Universidad Laboral de Gijón : immense palais à l’extérieur de la ville, construit dans les années 1940 sur les lignes de la Cité hellénique idéale et d’un palais royal espagnol, constellé de symboles franquistes. On y largue A. devant un piano, je lui dis au revoir et clos la porte d’une salle à sa disposition pour pratiquer, plusieurs heures par jour. « Si jamais tu n’as rien à faire et que tu t’ennuies entre les cours et les masterclass… » avais-je entamé, et lui de me couper avec évidence, prenant sur lui malgré sa petite anxiété « bah si je n’ai rien à faire, je jouerai du piano. »
Entre les colonnades parthéniennes, on descend quelques marches derrière un rideau de velours rouge et pénètre dans un café quasi-hipster, qui passe du blues avec vue surplombante sur les montagnes vertes asturiennes. Les lieux, leur enchaînement et les séquences sont insolites, du Alice au Pays des merveilles et du surréalisme combinés (mais serait-ce la même chose ?).
Ensuite, Villaviciosa, ville grise dans un ciel bas, sombre, mais qui ne tombe pas. Des azabache polis montés sur des boucles d’argent, éclats d’arbres du jurassique fossilisés. Le café d’antan où l’on mange des croquetas à tomber – béchamel cuite avec les ingrédients de fabadas m’explique la serveuse. Je lis Anaïs Nin à voix haute à P. (et K. qui écoute distraitement en boulottant sa tortilla), sur ses réflexions sur son intensité à vivre. [Hier A. s’était assis à côté de moi : « je vais lire avec toi » – euh non, je crois pas… C’était la page sur les putains de Henry Miller.] Il faut que j’écrive sur elle, ça m’agite et me crispe presque, de ne pas avoir/prendre de temps dans la journée pour la lire, et écrire, écrire tout cela.
Autoroutes et routes entre les montagnes jusqu’à Lastres qui cascade vers la mer dans un parfum entêtant d’eucalyptus.
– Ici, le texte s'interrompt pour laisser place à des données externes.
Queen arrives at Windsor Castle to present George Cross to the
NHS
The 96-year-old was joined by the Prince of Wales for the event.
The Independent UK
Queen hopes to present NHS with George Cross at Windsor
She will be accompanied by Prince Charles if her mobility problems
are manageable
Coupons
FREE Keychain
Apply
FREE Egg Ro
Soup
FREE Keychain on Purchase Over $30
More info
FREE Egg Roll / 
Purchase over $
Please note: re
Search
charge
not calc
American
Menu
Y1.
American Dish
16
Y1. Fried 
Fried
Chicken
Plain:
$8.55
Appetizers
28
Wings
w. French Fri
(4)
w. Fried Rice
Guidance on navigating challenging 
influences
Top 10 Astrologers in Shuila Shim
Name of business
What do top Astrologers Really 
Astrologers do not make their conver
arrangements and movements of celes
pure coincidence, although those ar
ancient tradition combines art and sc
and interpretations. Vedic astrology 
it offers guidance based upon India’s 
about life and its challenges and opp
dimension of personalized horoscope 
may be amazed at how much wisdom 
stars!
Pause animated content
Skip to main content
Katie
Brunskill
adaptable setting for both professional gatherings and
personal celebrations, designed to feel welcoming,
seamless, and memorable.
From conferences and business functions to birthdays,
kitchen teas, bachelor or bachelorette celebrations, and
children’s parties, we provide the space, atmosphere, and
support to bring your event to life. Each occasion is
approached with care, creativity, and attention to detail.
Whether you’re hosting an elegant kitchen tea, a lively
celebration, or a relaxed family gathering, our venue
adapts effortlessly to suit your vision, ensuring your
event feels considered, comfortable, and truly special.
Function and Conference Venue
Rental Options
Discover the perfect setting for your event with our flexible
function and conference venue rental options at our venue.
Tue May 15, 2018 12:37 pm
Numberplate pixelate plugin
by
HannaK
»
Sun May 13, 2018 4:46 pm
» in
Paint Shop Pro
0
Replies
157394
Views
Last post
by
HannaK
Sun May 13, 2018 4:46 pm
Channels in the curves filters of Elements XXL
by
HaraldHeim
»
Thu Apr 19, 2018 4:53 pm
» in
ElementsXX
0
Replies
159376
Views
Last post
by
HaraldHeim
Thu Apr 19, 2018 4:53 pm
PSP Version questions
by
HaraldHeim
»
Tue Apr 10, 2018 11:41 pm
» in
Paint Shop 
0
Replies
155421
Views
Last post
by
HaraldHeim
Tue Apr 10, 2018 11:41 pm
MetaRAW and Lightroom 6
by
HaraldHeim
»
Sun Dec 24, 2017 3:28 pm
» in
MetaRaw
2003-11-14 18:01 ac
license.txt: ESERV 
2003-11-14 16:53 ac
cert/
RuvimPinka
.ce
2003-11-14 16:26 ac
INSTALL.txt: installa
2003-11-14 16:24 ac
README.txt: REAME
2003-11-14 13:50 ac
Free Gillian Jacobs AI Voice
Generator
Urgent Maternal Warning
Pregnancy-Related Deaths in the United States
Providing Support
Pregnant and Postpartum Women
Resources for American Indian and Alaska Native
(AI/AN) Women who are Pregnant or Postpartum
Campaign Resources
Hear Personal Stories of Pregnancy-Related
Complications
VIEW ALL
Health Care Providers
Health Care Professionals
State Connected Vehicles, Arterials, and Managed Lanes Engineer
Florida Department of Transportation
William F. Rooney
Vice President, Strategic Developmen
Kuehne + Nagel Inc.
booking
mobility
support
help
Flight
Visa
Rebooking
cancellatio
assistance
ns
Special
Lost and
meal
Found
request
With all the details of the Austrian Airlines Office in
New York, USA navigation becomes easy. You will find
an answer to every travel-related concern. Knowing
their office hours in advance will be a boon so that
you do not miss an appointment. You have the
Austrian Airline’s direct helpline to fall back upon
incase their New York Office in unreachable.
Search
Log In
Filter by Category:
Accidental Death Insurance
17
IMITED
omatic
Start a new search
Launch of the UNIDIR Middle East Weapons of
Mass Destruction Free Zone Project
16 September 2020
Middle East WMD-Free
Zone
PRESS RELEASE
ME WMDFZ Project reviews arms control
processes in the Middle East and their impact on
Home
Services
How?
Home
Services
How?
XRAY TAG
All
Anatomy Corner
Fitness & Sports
Toujours quelque chose de cubiste dans l’Espagne, de sale, de dur, de dictatorial, d’industriel, d’industrieux, même dans les coulures de bougainvillées et les escaliers pavés entre les maisons de pêcheur, les hortensias chiffonnés.
De retour à Oviedo, le musée des beaux-arts, surprenant, aux mille couloirs et maisons d’antans, de bois et de patios cachés avec des oeuvres cachées. El Greco, bizarrement moderne comme à son habitude, un Foujita aux pigeons et aux chats, et Anaïs, je suis sûre, mais dont le nom a été modifié.
J’aimerais être plus libre ici : avoir le courage d’écrire sur tout et sur tous, sans les noms cachés et les ellipses et les histoires émincées en tous petits bouts. J’aimerais comme Anaïs dire et plaquer les faits comme ils arrivent, les gens comme je les perçois. Et puis je me ravise ; il faut toujours laisser au lecteur la place de construire. L’esquisse, c’est l’accroche des fils qui courent ensuite dans les esprits. Écrire, dans sa pureté viscérale, c’est poser assez pour faire sentir la main effleurée ou le boyau tordu, mais il ne faut jamais marteler de mots et de réalités. Peut-être que c’est un peu comme vivre : il faut garder sa part d’ellipse et d’inaccessible, au risque de devenir sinon un personnage de mauvais best seller.
Son : deux pièces. L’une pour les consonances de flamenco à la langueur nostalgique : Michel Camilo & Tomatito, Spain Intro, in Spain, 2000. Et aussi, parce que les Asturies, la truculente Youn Sun Nah, Asturias, in Immersion, 2019.